Calypso Rose : Bien sûr. En 1969, j’ai écrit la chanson “No Madam”: une bonne ne gagnait que 20 dollars par mois, et travaillait 31 jours par mois (elle se met à la chanter, ndlr): “Rose you wash the dish. No Madam… “ Et bien ce calypso a eu comme conséquence que le gouvernement s’est réuni et qu’on a changé les lois sur les domestiques, pour exiger un minium de 250 dollars !
Afrik.com : Vous donnez des concerts dans toute la Caraïbe: vous sentez-vous une identité caribéenne?
Calypso Rose : Oui, parce que quand je chante, je sens que je fais quelque chose de bien pour Trinidad & Tobago, et pour toute la Caraïbe et l’Amérique centrale. Par exemple, j’ai causé la création du carnaval à Belize, et ma chanson, “Fire in Belize”, a été un tube en Allemagne et en Italie (elle bat des pieds et se met à la chanter, ndlr). Je participe à tous les festivals et carnavals des Caraïbes : en Jamaïque en avril, aux Barbades en juillet, aux Iles vierges en Avril, à Sainte Lucie en juillet, à Antigua en Août, à Grenade en Août…

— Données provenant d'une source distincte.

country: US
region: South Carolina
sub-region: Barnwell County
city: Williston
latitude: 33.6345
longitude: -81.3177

Afrik.com : Vous vivez aujourd’hui à New York: pourquoi ce choix?
Calypso Rose : Je me suis mariée à un citoyen des Iles vierges, et d’après nos lois, si un homme de Trinidad & Tobago épouse une femme étrangère, elle prend sa nationalité à lui, mais dans le cas contraire ce n’est pas possible. Mon mari ne pouvait vivre à Trinidad & Tobago qu’avec une carte de séjour, qu’il aurait dû faire renouveler chaque année… Quand j’ai vu ça nous avons décidé de nous expatrier et de nous installer aux USA… Mais je retourne plusieurs fois par an à Trinidad & Tobago, ou ailleurs en Caraïbe.
Afrik.com : Que pensez-vous de l’évolution de la musique à Trinidad & Tobago?

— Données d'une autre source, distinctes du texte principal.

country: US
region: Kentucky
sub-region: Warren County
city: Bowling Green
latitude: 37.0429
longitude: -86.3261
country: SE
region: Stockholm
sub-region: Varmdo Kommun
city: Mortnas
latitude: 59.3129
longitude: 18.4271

Calypso Rose : Autrefois les paroles des chansons étaient très importantes. Elles pouvaient changer un pays, pouvaient ouvrir les esprits, pouvaient changer les conditions politiques, sociales… Mais les choses ont beaucoup changé. Aujourd’hui, beaucoup ne pensent qu’à faire de la musique comme ça, “boum-boum-boum”…
Afrik.com : Qu’aimez-vous écouter chez vous à la maison?
Calypso Rose : Beaucoup de gospels. Mahalia Jackson est ce que j’aime le plus. Je n’écoute jamais la radio. Mais j’écoute les nouvelles.